The use of non-steroidal anti-inflammatory medication to treat bacterial pneumonia in dogs is
not universally recognized or accepted. However, the author has adopted this approach
successfully for many years. The rationale for the use of this class of drugs is that a productive
cough is a key element in resolution of bacterial pneumonia. Canine patients with bacterial
pneumonia cough in a way that is classically described as “soft and moist”. This cough is not
vigorous or predictably productive because of the musculoskeletal discomfort associated with the
cough. Use of NSAID’s in these cases decreases the discomfort associated with coughing, allow
the cough to become more vigorous, and therefore make the cough reflex more productive.
Summary and Conclusions
Effective strategies to manage veterinary patients with respiratory tract infections are
complicated by the presence of (sometimes occult) primary non-infectious diseases that
predispose to infection, the diversity of organisms that can infect the respiratory system in dogs
and cats, the lack of bacteriologic studies that are allowed or available, and the costs involved in
optimal care.
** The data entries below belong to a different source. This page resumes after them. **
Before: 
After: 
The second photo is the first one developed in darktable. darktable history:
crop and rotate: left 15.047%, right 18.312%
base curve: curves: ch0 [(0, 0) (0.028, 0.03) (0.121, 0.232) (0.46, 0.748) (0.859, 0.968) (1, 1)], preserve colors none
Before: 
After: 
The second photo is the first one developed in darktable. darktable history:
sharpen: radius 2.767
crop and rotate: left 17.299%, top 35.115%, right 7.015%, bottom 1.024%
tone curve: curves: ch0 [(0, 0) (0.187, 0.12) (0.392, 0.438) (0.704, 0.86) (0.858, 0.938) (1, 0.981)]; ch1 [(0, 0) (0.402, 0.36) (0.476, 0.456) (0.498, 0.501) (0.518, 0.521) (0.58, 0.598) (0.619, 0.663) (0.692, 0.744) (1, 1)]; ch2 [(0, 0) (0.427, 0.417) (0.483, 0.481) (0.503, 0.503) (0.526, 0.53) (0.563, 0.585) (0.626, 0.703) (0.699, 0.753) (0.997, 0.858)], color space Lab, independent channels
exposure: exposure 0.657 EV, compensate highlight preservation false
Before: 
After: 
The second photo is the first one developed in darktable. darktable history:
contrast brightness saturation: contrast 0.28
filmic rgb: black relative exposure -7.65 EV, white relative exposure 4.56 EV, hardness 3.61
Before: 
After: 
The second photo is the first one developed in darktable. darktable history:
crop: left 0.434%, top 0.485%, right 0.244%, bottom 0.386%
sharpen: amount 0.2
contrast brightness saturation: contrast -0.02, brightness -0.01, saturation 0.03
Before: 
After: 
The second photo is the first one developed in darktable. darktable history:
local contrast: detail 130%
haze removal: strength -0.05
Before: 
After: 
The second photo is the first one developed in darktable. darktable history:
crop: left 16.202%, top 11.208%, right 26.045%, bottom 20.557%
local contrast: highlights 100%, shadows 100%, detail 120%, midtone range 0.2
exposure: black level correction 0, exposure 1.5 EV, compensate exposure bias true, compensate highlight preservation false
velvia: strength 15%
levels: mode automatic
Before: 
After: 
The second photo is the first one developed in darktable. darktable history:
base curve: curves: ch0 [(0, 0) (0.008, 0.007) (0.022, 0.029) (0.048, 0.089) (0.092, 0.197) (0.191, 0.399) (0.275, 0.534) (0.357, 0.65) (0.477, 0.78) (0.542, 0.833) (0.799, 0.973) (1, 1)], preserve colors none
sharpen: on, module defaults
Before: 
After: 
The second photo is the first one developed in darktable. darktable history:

Rational therapy must be based on the clinical presentation of the patient, the
available diagnostic data, the known organisms and their sensitivity profiles, the known
properties of the anti-infective drugs, and the safety of the patient. This is a daunting task when
read aloud. Yet, in spite of these challenges, most patients with infections of the respiratory tract
can be successfully treated and can live a long and comfortable life.